Zurück im Zimmer fällt mir auf, dass in dem Bücherschrank tatsächlich Bücher stehen. Es sind viele Ideenfindungs- und Marketingtitel
dabei (natürlich), ein dickes Wörterbuch, eine Bibel und eine ganze Reihe Romane, die aussehen, als könnten sie jungen Mädchen
gefallen. Dann bin ich also wegen Macs unkonventioneller Idee hier. Warum habe ich dieses Zimmer dann nicht von Anfang an
bekommen? Und warum bin ich überhaupt in dieses abgefahrene Projekt involviert? Das ist mir nach wie vor nicht klar. Immerhin
ist dieses Zimmer eine Antwort auf Dans Frage.
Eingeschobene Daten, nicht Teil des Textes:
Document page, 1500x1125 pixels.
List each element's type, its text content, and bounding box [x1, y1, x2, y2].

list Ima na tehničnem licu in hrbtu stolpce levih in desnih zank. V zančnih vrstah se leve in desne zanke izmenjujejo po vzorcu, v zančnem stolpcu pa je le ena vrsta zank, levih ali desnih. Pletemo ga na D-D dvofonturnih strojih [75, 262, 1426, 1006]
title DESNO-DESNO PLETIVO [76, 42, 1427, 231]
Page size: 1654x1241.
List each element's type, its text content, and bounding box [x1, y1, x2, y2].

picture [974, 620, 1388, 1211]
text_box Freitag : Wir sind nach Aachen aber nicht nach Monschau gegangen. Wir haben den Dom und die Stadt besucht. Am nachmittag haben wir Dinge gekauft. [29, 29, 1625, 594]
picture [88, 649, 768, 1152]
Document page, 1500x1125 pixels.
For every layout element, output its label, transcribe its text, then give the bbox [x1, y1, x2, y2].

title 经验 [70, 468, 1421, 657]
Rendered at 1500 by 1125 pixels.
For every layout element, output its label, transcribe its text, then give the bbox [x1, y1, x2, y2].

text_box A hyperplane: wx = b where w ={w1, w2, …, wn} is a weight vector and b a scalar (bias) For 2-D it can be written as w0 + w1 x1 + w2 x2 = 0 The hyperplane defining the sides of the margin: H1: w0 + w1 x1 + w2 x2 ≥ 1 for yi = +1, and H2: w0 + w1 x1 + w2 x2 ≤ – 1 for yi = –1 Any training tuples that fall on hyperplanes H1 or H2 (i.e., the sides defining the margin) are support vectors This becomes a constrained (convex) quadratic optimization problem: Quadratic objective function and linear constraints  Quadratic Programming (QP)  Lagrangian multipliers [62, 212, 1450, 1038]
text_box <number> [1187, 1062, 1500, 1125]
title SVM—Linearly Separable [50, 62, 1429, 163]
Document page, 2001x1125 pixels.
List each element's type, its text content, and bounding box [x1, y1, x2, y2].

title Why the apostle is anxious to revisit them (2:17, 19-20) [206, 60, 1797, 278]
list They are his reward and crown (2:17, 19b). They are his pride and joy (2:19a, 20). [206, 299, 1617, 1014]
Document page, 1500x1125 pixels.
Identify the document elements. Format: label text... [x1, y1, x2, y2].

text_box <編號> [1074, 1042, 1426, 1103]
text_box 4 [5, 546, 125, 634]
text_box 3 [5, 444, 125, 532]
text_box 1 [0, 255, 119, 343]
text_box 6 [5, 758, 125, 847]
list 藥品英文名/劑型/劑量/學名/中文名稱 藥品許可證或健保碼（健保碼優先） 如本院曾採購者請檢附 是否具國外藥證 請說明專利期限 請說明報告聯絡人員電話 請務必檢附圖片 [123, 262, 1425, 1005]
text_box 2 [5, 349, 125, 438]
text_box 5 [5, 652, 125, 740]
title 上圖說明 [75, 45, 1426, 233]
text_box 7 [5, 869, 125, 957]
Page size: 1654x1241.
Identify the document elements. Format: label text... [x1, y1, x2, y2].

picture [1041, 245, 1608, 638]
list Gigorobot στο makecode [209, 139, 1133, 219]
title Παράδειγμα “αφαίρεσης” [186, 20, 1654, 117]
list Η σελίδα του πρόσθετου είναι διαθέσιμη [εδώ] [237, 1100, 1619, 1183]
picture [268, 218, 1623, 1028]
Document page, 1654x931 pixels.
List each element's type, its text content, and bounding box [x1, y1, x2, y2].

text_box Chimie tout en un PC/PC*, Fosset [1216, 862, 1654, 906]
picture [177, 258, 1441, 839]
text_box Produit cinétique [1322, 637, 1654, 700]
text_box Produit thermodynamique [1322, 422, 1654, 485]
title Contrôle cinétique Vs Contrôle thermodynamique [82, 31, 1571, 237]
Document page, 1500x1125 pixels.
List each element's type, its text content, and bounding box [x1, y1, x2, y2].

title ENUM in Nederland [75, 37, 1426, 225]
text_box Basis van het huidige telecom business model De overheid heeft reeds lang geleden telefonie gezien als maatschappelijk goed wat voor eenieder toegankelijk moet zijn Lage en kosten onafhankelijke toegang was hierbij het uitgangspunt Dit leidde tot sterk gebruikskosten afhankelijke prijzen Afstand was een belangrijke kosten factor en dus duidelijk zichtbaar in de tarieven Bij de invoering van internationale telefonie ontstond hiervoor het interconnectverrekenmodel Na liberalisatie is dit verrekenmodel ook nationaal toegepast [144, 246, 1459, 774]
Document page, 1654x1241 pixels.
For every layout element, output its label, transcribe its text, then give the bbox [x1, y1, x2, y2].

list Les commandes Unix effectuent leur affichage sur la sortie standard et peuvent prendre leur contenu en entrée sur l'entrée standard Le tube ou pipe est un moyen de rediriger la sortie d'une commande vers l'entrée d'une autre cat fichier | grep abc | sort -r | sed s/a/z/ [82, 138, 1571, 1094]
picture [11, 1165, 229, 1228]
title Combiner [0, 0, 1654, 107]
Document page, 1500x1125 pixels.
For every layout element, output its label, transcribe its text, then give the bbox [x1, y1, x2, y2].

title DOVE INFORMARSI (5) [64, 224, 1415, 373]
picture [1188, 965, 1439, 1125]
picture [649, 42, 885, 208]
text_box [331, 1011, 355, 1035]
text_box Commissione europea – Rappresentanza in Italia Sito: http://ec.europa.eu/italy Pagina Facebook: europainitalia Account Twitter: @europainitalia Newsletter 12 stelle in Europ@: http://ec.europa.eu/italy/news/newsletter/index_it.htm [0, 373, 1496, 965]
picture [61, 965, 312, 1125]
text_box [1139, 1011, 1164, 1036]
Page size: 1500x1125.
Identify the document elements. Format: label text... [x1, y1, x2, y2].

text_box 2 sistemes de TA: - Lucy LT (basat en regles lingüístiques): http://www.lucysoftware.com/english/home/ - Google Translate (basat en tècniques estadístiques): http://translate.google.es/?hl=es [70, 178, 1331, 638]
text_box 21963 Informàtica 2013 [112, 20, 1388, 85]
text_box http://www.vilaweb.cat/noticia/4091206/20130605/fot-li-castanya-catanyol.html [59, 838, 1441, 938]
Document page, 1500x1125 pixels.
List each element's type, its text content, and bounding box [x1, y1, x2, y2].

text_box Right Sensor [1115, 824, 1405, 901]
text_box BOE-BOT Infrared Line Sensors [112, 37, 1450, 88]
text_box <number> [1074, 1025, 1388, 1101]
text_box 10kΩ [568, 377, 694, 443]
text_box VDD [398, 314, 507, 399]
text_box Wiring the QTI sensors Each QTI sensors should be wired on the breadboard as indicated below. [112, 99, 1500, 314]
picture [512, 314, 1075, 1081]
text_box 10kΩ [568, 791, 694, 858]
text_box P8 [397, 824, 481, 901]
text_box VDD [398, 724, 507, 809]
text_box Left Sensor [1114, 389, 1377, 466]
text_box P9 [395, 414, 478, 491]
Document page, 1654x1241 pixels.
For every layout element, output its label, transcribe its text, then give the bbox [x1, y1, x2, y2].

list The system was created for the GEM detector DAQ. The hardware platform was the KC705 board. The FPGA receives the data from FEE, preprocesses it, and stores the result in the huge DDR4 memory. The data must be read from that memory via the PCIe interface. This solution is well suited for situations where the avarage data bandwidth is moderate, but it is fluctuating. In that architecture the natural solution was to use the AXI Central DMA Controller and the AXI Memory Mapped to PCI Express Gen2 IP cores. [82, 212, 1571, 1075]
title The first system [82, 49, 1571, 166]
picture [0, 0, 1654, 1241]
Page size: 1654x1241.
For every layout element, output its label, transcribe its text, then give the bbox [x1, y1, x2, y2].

Ganz gleich, warum wir für diese Sache ausgewählt wurden: Es bedeutet jedenfalls,
dass wir etwas Besonderes sind.
Im Augenblick möchte ich eigentlich nur ein langes Badnehmen und mich dann wohlig auf dem großen Bett wälzen. Stattdessen nehme ich das Wörterbuch aus dem Schrank und gehe damit
zum Sekretär hinüber. Ich schließe ihn mit dem kleinen Messingschlüssel auf und stelle fest, dass er – wie könnte es anders
sein? – randvoll ist mit teurem Schreibpapier. Nachdem ich all diese Gratisgaben in einer Schublade verstaut habe, ziehe ich
mein Notizbuch und meinen Füller aus der Tasche, lege beides auf die kleine Schreibfläche und setze mich. Das Notizbuch ist
ein Fabrikat, das ich immer verwende (liniert in einem leicht verwaschenen Hellblauton), und der Füller derjenige aus meiner
Sammlung kleiner Füllfederhalter, mit dem ich am liebsten schreibe. Mit anderen Stiften komme ich gar nicht zurecht. Ich schalte
die Schreibtischlampe ein und kritzele rasch eine etwas uninspirierte Erledigungsliste (Punkt 1:
Katzenbetreuung organisieren
), die ich obenauf legen kann, falls jemand kommen sollte. Dann ziehe ich den PopCo-Empfehlungszettel aus der Rocktasche und
lege ihn vor mir auf den Tisch.
Höchste Zeit, das endlich zu entschlüsseln. Ich ignoriere die hartnäckige Frage
Wer hat mir das eigentlich geschickt?
ebenso wie den Umstand, dass mir vor lauter Müdigkeit schon die Augen tränen, und fange an, nach Mustern zu suchen. Nach circa
zehn Minuten hat sich mein instinktiver Verdacht bestätigt, dass es sich nicht um eine einfache monoalphabetische Verschiebung
handelt. Dann werde ich also mal den Vigenère-Weg einschlagen und schauen, was passiert.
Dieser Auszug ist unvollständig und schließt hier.